The new measures include stricter surveillance of North Korean financial transactions and cargo suspected of containing nuclear and missile-related contraband. The resolution will also ban the export of luxury goods into North Korea in order to send a clear message to its “ruling elite who have been living large while impoverishing their people,” United States Ambassador to the UN Susan Rice said.
Ms. Rice further added, “The strength, breadth and severity of these sanctions will raise the cost to North Korea of its illicit nuclear program and further constrain its ability to finance and source materials and technology for its ballistic missile, conventional and nuclear weapons programs.”

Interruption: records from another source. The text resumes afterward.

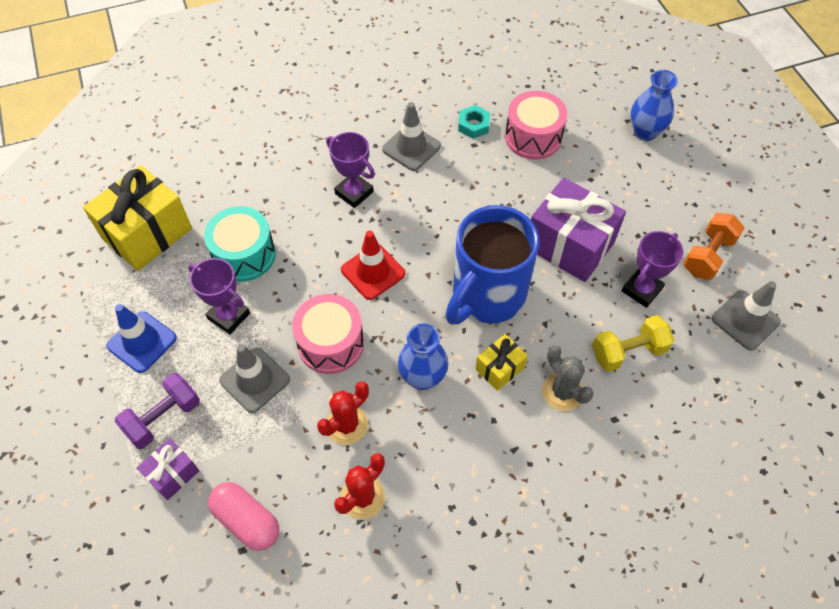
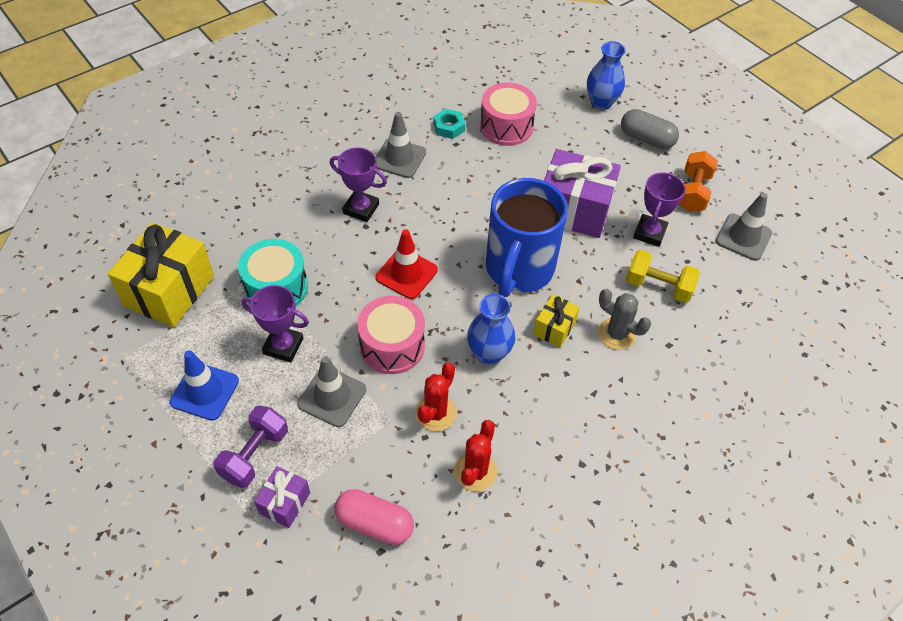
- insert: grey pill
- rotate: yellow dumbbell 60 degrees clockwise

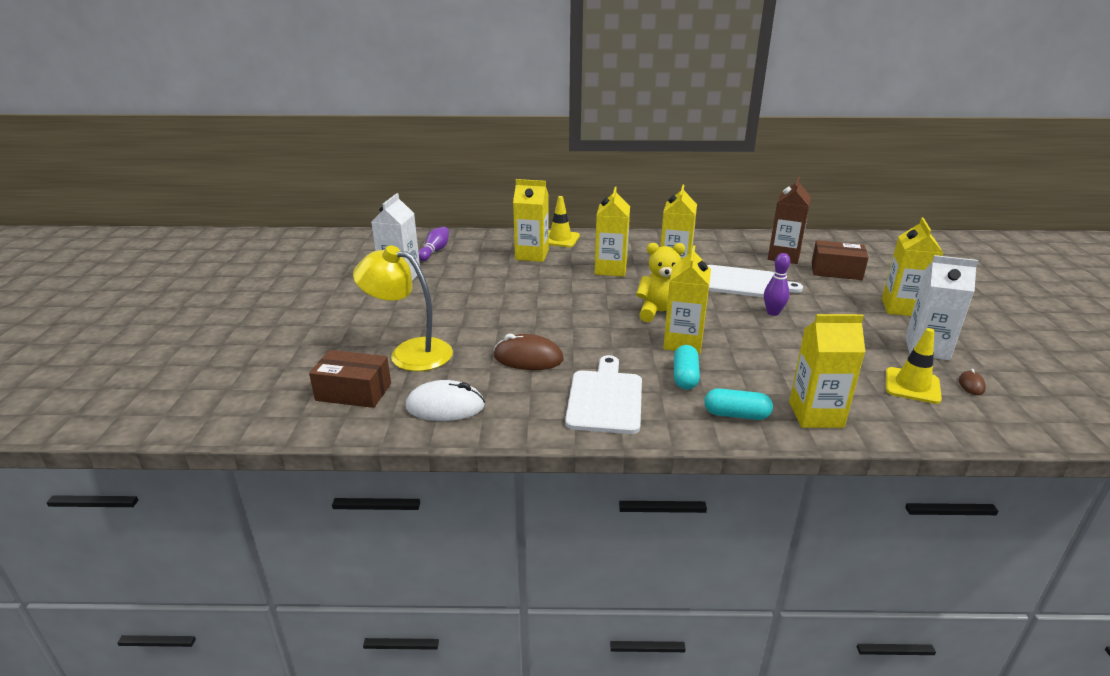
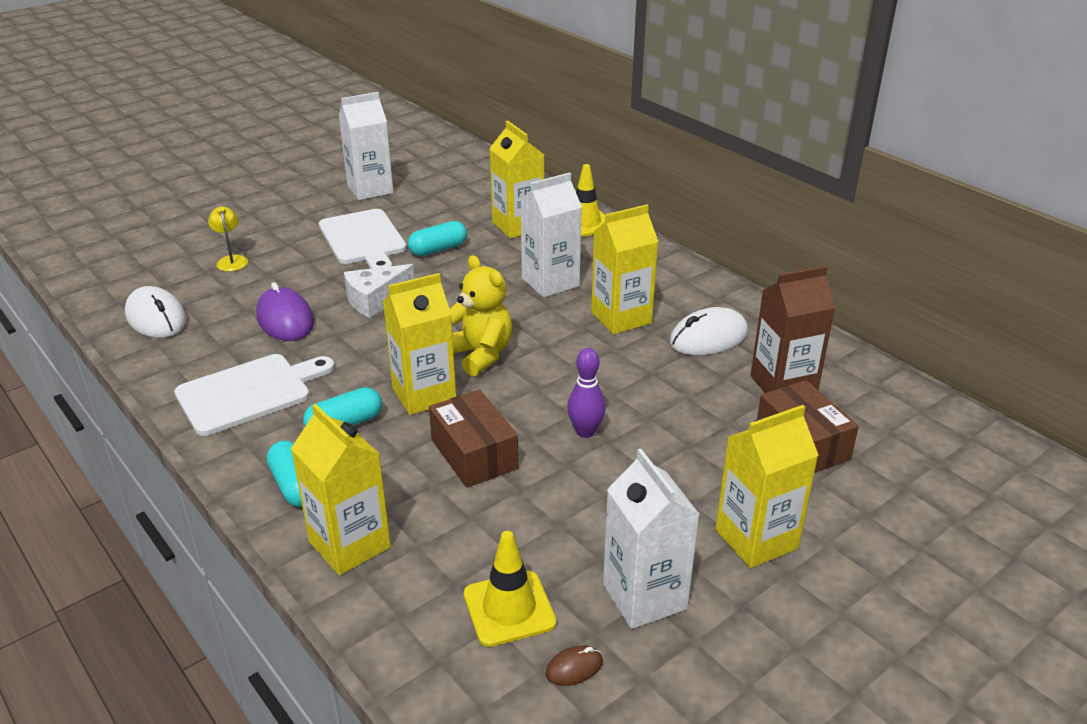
- delete: royal purple skittle (1st from left)
- insert: pure white cheese
- insert: aqua pill (3rd from left)
- insert: pure white mouse (2nd from left)
- move: dark brown box (1st from left)
- move: pure white cutting board (2nd from left)
- recolor: dark brown mouse (1st from left) to royal purple mouse
- recolor: yellow carton (2nd from left) to pure white carton (2nd from left)
- resize: yellow lamp x0.46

Resolution 2094 is distinct from the previous three North Korean sanctions in that one of its primary authors is China, North Korea’s only major ally and largest trade partner. China’s direct role in the resolution provides evidence of Beijing’s diminishing trust in Kim’s regime. Despite having warned Kim against provoking the international community with its nuclear weapons program, Pyongyang ignored the cautioning by conducting its third underground nuclear test on February 12.
Li Baodong, China’s ambassador to the UN, told reporters after the vote that “the top priority now is to defuse the tension, bring down the heat and focus on the diplomatic track.”

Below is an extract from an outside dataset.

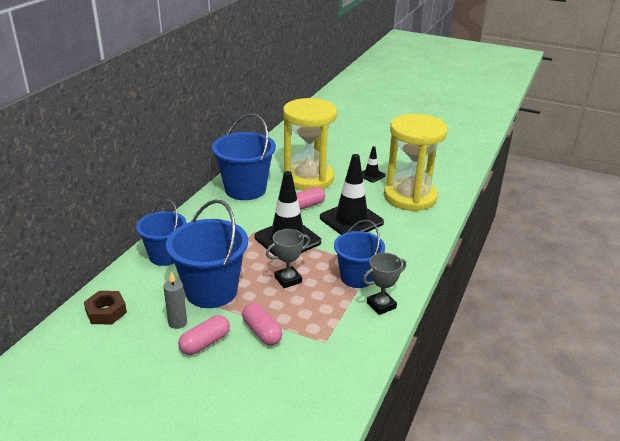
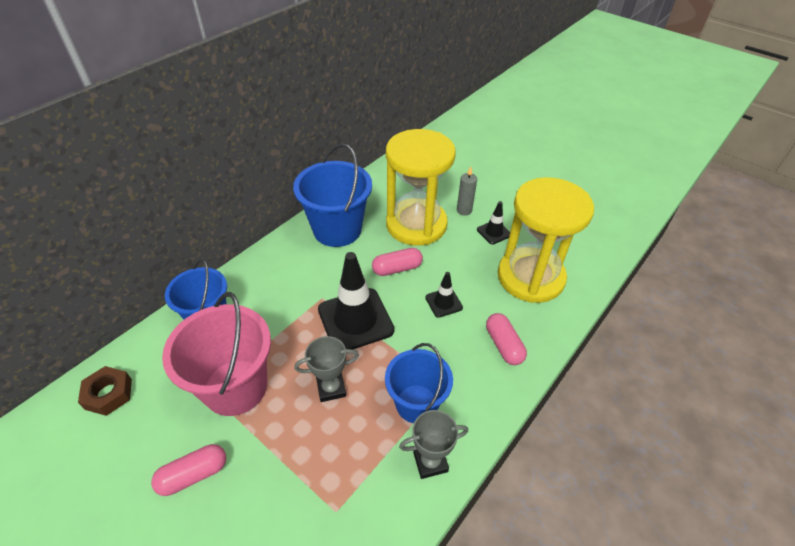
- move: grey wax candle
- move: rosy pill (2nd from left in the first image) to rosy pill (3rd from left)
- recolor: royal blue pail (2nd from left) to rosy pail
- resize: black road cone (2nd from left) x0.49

Although most of the sanctions in Resolution 2094 directly aim towards diminishing North Korea’s nuclear weapons program, its primary goal is to pressure Kim’s regime into resuming its diplomatic, six-party talks with China, Japan, Russia, South Korea and the United States. The six-party talks were first established in 2003 and hoped to serve as a solution in promoting peaceful negotiations among the six nations. However, growing tensions among the states, including North Korea’s unwillingness to cooperate with the other nations, rendered the talks ineffective.
Based on Kim’s reaction to past sanctions imposed on North Korea, the likelihood of his regime cooperating peacefully is slim. Kim has managed to preserve North Korea’s reputation of violence and corruption thus far, however, the UN hopes that Resolution 2094 will coerce the young leader into negotiating with the international community on diplomatic terms rather than through the violent threats he has posited in the past.
When asked whether Resolution 2094 would break North Korea’s pattern of defiance, South Korea’s ambassador maintained that “North Korea’s future rests in its own hands.”